Wie Mädchenmagazine an der Unsicherheit junger Frauen verdienen

Egal ob fragwürdige Flirttipps oder sexistische Rollenbilder—an den Inhalten deutscher Teenie-Hefte hat sich in den vergangenen Jahrzehnten nicht viel geändert.
Alle Fotos: Grey Hutton

Einst der ultimative Gradmesser dafür, was bei jungen Menschen relevant und angesagt war, haben Jugend- und Mädchenmagazine seit Jahren mit schwindenden Abonnenten und rückläufigen Verkaufszahlen zu kämpfen. Die Bravo selbst erscheint nur noch alle zwei Wochen, Bravo Girl! und Mädchen einmal im Monat.

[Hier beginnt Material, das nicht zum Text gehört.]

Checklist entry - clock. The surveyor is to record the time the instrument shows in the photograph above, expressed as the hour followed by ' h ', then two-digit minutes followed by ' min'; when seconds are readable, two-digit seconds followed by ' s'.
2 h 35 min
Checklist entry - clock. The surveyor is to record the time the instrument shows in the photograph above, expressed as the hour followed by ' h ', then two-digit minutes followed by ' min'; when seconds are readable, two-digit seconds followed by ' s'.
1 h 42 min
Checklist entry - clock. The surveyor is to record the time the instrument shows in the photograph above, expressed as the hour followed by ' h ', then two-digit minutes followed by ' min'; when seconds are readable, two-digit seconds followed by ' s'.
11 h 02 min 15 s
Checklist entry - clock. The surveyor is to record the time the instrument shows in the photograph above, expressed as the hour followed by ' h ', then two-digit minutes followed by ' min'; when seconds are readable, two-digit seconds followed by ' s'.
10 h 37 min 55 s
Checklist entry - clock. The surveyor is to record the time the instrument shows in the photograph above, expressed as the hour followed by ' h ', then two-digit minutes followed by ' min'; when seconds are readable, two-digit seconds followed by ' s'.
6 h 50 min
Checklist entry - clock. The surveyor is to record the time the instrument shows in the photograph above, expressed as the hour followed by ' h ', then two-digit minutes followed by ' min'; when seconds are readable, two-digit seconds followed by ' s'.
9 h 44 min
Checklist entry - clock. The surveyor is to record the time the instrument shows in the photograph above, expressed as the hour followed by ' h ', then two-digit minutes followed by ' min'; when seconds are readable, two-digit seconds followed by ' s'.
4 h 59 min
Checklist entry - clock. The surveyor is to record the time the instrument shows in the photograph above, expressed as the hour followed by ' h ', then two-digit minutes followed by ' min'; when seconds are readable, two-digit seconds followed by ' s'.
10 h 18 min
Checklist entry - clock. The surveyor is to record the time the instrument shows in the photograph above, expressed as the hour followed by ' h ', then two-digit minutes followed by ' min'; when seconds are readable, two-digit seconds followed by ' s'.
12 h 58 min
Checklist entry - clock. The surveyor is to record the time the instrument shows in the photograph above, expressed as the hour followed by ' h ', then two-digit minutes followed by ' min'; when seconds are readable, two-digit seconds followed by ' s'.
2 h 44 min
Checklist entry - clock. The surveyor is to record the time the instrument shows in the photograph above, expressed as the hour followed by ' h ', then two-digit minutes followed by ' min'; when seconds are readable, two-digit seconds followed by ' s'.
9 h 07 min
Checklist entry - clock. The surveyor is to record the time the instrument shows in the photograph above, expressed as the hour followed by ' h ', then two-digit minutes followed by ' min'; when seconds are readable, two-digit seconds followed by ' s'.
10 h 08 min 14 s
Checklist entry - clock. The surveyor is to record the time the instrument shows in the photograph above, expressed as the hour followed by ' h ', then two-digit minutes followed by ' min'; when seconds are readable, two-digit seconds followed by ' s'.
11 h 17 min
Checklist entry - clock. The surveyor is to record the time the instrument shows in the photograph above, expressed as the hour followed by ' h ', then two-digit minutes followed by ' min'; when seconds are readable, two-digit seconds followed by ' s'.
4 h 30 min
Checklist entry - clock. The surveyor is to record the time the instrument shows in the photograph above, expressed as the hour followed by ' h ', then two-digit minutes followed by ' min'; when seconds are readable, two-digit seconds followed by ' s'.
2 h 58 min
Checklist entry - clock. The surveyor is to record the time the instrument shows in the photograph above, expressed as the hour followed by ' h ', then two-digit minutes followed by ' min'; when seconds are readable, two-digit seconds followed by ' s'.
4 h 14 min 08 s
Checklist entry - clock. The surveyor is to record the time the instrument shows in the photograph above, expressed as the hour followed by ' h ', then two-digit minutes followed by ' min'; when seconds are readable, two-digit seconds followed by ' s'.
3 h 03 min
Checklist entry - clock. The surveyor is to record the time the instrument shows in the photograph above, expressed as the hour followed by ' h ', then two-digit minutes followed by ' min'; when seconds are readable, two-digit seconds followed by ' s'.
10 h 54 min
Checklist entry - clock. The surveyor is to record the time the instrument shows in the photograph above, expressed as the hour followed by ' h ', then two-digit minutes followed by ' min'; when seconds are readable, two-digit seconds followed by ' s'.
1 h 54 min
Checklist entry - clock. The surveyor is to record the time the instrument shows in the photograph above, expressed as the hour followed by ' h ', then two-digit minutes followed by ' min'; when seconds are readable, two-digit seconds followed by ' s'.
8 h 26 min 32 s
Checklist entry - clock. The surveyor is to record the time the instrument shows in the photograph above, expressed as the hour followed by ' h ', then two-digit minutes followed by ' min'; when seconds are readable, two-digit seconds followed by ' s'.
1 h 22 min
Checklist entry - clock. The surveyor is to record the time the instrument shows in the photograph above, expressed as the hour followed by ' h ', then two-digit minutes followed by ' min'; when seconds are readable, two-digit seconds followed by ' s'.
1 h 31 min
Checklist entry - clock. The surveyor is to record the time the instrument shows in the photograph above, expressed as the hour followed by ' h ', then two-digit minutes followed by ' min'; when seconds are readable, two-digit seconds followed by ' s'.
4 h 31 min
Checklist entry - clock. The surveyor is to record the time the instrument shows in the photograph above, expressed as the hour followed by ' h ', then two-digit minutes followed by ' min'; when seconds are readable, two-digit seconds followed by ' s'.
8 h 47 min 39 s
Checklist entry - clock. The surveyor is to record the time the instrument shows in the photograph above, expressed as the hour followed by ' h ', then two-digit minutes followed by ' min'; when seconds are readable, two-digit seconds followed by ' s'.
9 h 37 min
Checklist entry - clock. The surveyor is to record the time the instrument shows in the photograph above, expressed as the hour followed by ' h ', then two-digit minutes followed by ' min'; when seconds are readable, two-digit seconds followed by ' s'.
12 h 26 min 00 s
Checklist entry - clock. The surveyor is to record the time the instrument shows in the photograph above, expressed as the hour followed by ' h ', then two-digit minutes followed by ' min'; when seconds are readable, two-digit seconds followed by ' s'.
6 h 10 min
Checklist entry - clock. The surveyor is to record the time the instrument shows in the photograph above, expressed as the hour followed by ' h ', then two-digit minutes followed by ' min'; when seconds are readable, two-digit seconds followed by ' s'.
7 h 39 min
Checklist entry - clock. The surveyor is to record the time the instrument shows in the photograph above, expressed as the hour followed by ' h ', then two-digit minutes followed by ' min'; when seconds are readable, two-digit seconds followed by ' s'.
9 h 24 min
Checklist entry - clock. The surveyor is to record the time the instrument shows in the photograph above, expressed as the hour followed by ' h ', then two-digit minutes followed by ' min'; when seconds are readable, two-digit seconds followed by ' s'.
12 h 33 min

In den Printausgaben schlagen sich die rückgängigen Verkaufszahlen vor allem in mehr Werbung und einem deutlichen Anstieg der Beautyproduktstrecken nieder. Was die Zeitschriften mit anderen Printpublikationen eint: Der Großteil der jungen Leserschaft findet sich mittlerweile im Internet. Mädchen.de ist inzwischen das größte Online-Magazin für junge Frauen im deutschsprachigen Netz, Bravo Girl! hat fast zwanzigtausend Follower auf Instagram. Doch auch wenn sich Verbreitungswege und Darbietungsform zunehmend wandeln, an den Inhalten hat sich bei den Branchenführern in den letzten Jahrzehnten kaum etwas geändert.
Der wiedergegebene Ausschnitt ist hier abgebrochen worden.